From: Richard Frith-Macdonald
Subject: Re: New -base release?
Date: Tue, 2 Aug 2011 19:02:49 +0100

On 2 Aug 2011, at 09:44, Fred Kiefer wrote:

> Hi David,
> 
> you don't seem to get the point. I don't have to tell you that a change the 
> contains the word "fix" is just as likely to break something as if it doesn't 
> contain that word.
> And even if these fixes where 100% correct, we still need to make sure that 
> none of the other changes has any effect outside the proper target 
> environment.

Yes ... very, very often fixes for a problem in one environment break things in 
other environments.

> I would suggest that we start a code freeze for GNUstep base on the next 
> weekend. This gives people some time (although rather little) to push in 
> features that they really want to see in the next release.
> Then we have two weeks of code freeze during which only changes to the test 
> are allowed, plus bug fixes that are supported by tests. NO new features 
> during that time, not even tiny ones.
> After that a release would be fine for me.

> Could we agree on that schedule? I will try to get some response from Richard 
> on this.

Sounds good, though I'm largely away on holiday this week and next  (and then 
away on a course on the last week in August).   I'm not going to be in a 
position to do much (or perhaps any) testing on that timescale.
Normally there are certain environments where we should tolerate NO test 
failures ...

The primary two, used by the vast majority of people, are:

gnu/linux built with gcc and the traditional runtime (at least 32bit and 64bit 
intel)
mswindows built with gcc and the traditional runtime (at least 32bit intel)

I generally also try to test that solaris is working (again for gcc and the 
traditional runtime) with sparc and sparc64 so we have a good test for 
big-endian systems, and also to check that a gnu/linux/gcc/trad-runtime build 
for GC works (all the new GC changes may have broken this).

And nowadays we really need to test builds with clang, new runtime, and with 
the latest gcc and the new gcc runtime, and we have two new GC variants ...
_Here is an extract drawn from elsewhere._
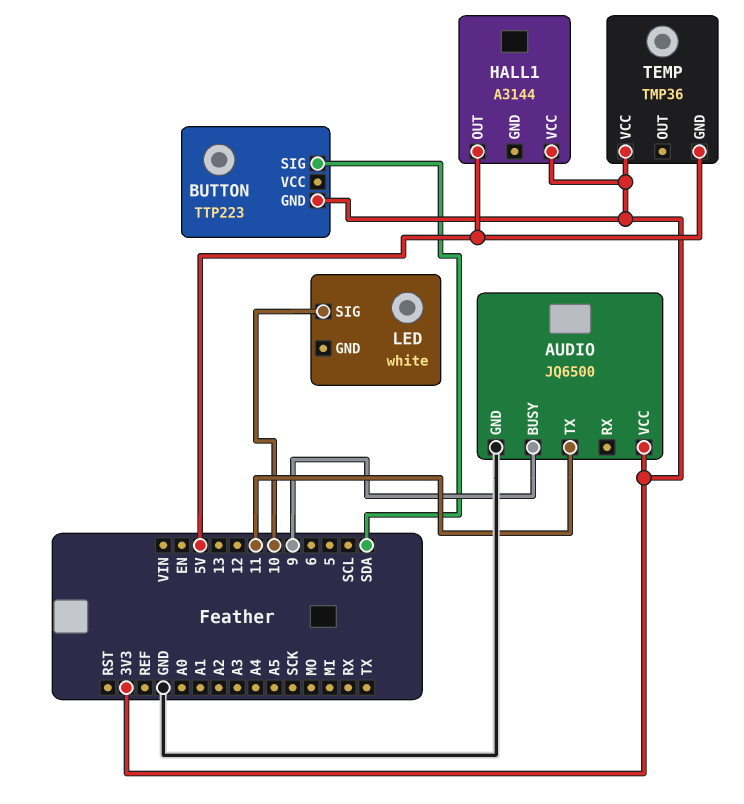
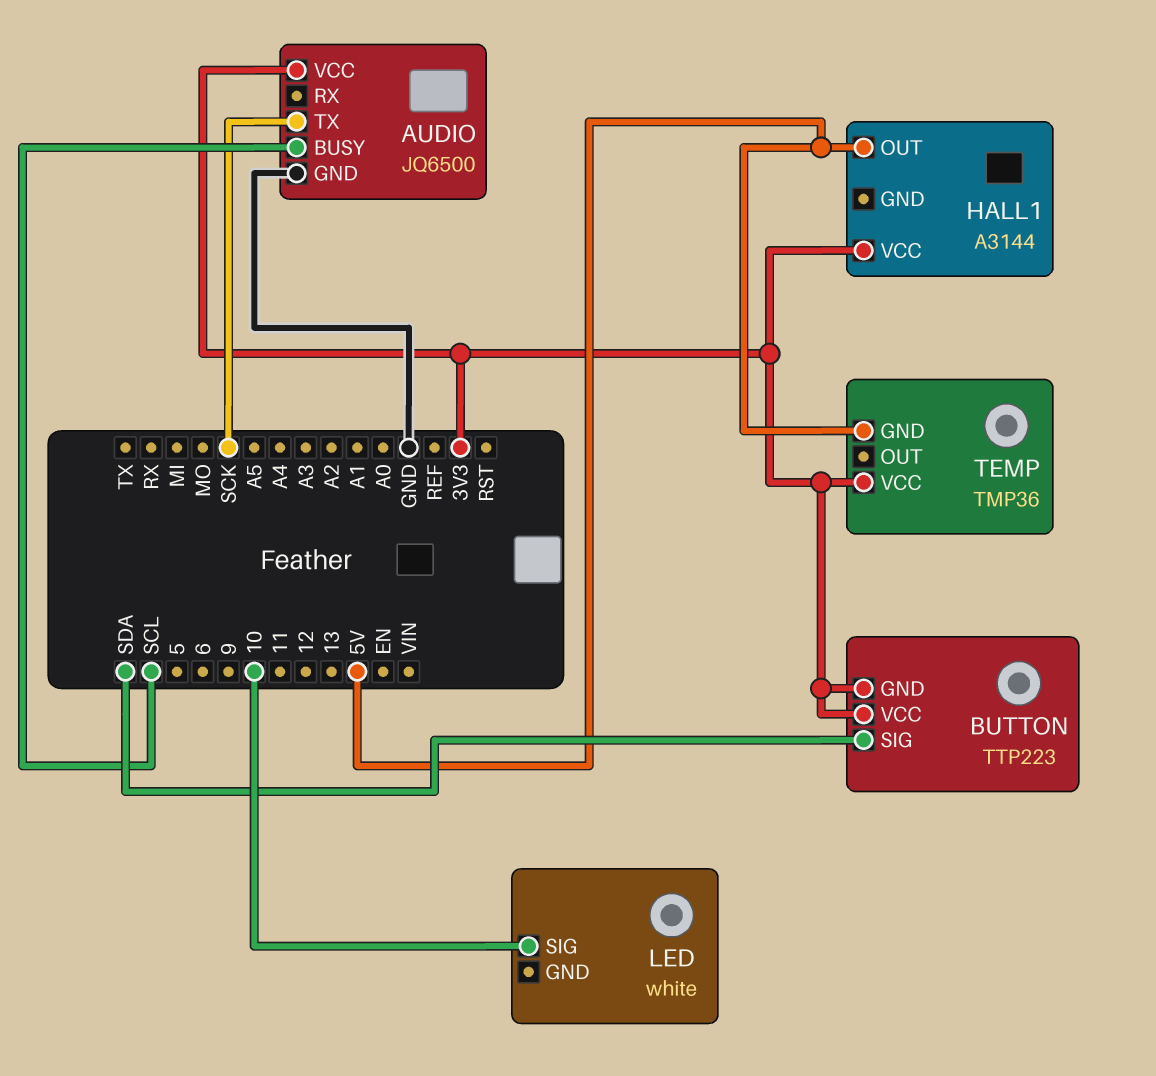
AUDIO pin BUSY: 9 -> SCL
AUDIO pin TX: 11 -> SCK
BUTTON pin VCC: none -> 3V3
So three different compiler/runtime setups at least, various cpu architectures, 
and now four memory management schemes (trad retain/release, gc with gnu 
runtime, gc with new runtime, automated retain/release).
That's a lot to get tested ... so the timescale may not be realistic :-(

Anyway, must go ... working on a rather unreliable internet connection at my 
campsite ... I hope this email gets through.